(Beginning of Provided passage)

Initially, the government must make a prima facie showing of reasonable minimization. See United States v. Yarbrough, 527 F.3d 1092, 1098 (10th Cir. 2008) (citing United States v. Willis, 890 F.2d 1099, 1102 (10th Cir. 1989)); United States v. Gray, 372 F. Supp. 2d 1025, 1042 (N.D. Ohio 2005), aff'd, 521 F.3d 514 (6th Cir. 2008). "Then, the burden shifts to the defendant to show that more effective minimization was possible." Gray, 372 F. Supp. 2d at 1042 (citing Willis, 890 F.2d at 1102). As to the defendant's burden, "it is not enough to identify particular calls which [he] contend[s] should not have been intercepted; [he] must establish a pattern of interception of innocent conversations which developed over the period of the wiretap." United States v. Lawson, 780 F.2d 535, 540 (6th Cir. 1985) (quotation marks and citations omitted). If the defendant fails to meet this burden, the Court will deny the motion to suppress, "even if the defendant has identified isolated instances where the [g]overnment failed to minimize non-pertinent conversations." Gray, 372 F. Supp. 2d at 1042-43 (citing United States v. Armocida, 515 F.2d 29, 45 (3rd Cir. 1975)).

(End of Provided passage)
(Beginning of Provided information)

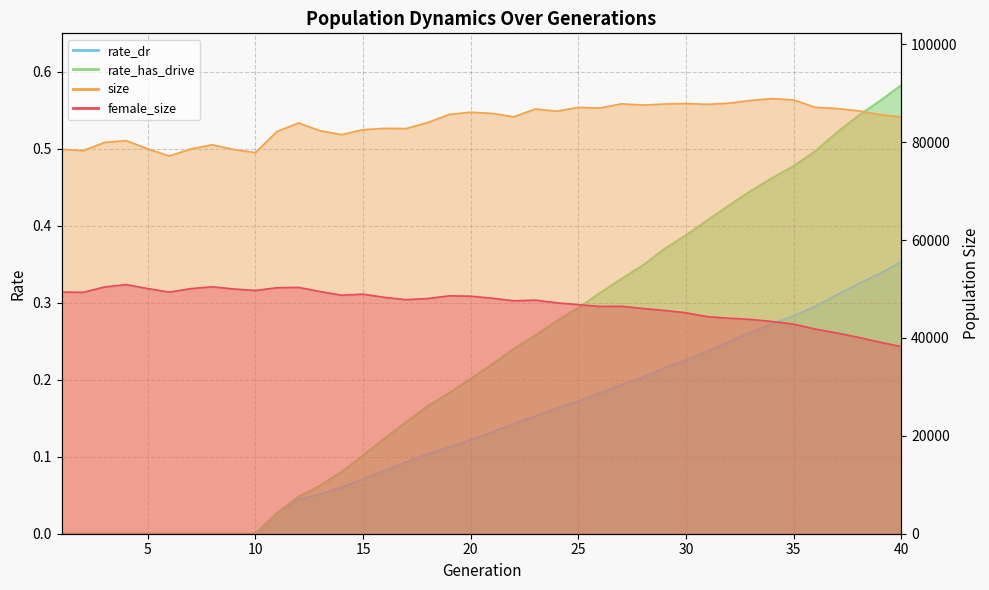

How many values in rate_has_drive are above zero?

30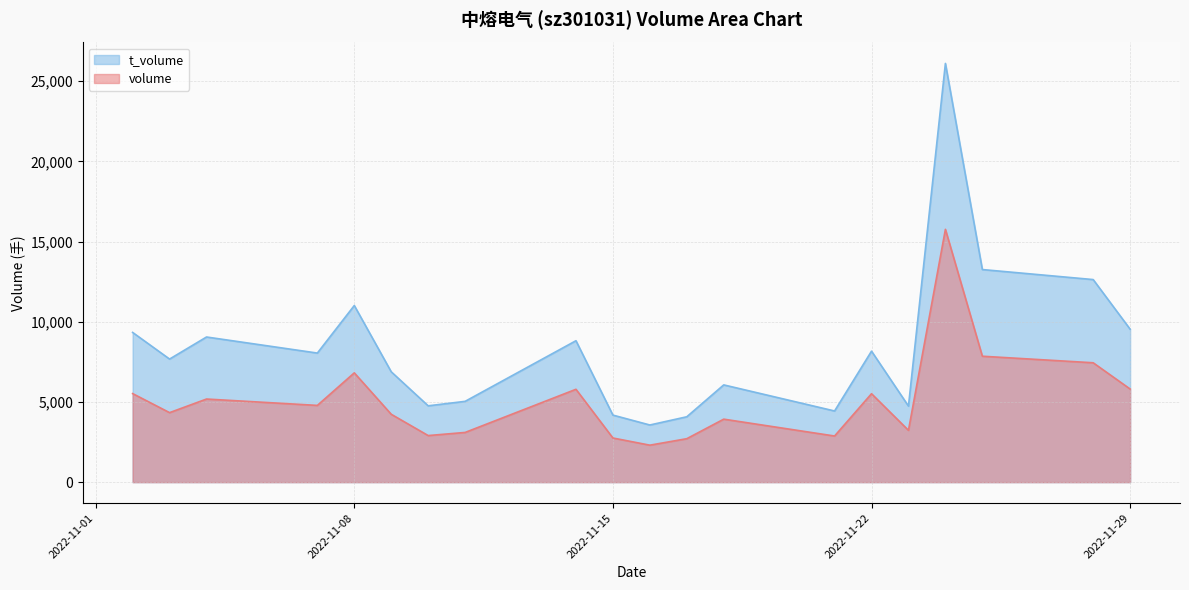

Count the number of categories in the chart.

20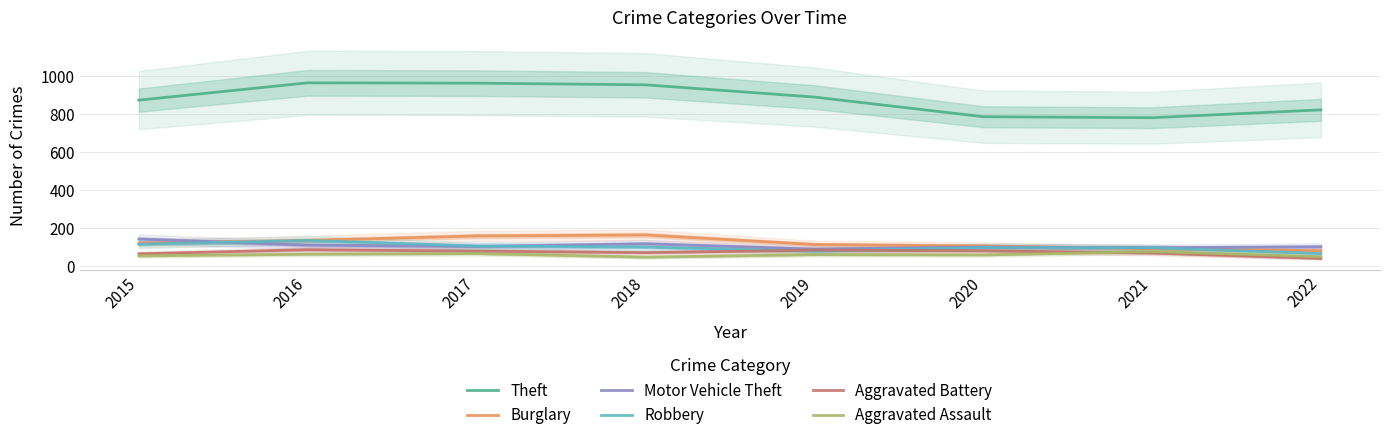

How many lines are shown in the chart?

6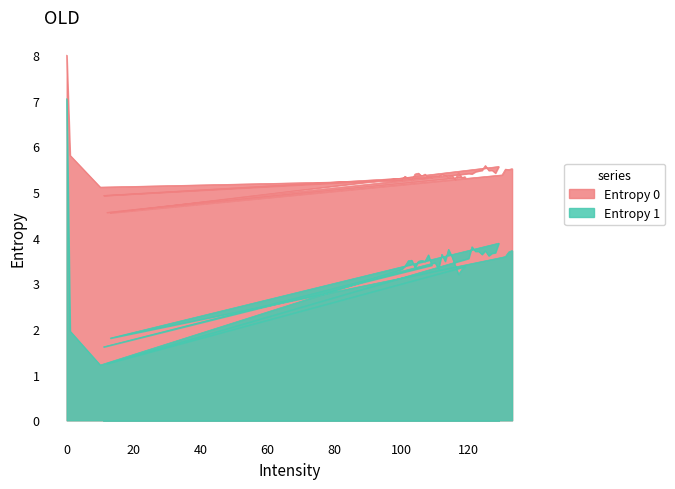

What is the average value of the Entropy 1 series?

3.4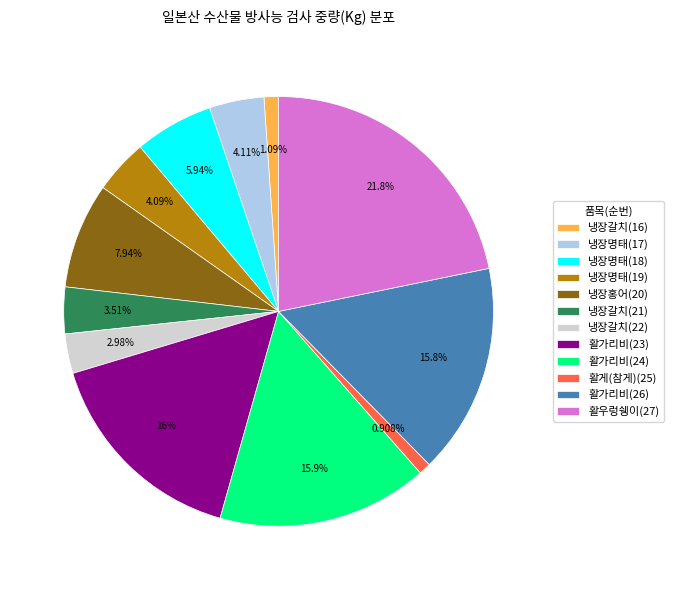

To the nearest percent, what is the difference between the 냉장홍어(20) and 활게(참게)(25) slice percentages?

7%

(End of Provided information)

Exercise prompt | Carry on the passage about minimization in wiretap suppression motions, starting right after its last sentence.

Answer space |
At the motion hearing, defense counsel suggested that his client did not bear the burden of demonstrating a pattern of capturing innocent conversations when the government has established a prima face case of reasonable minimization efforts. In support, he cited a Fifth Circuit case wherein the court relied on the failure to adequately minimize one call as evidence that minimization efforts were constitutionally deficient. The case is easily distinguished. In United States v. North, 735 F.3d 212, 216 (5th Cir. 2013), the Fifth Circuit held that the government's failure to minimize a 50 minute phone call was objectively unreasonable where the "conversation did not turn to criminal matters until the last few minutes." None of the calls identified by Bell rise to the level of the egregiousness involved in listening for nearly an hour to a non-pertinent call with little or no minimization. Rather, the law remains clear that Bell was obligated to come forward with evidence of a pattern of interception of innocent conversations without proper minimization over the life of the wiretap, something he has failed to do. See United States v. Jenkins, 659 F. App'x 327, 336 (6th Cir. 2016) (quoting Lawson, infra).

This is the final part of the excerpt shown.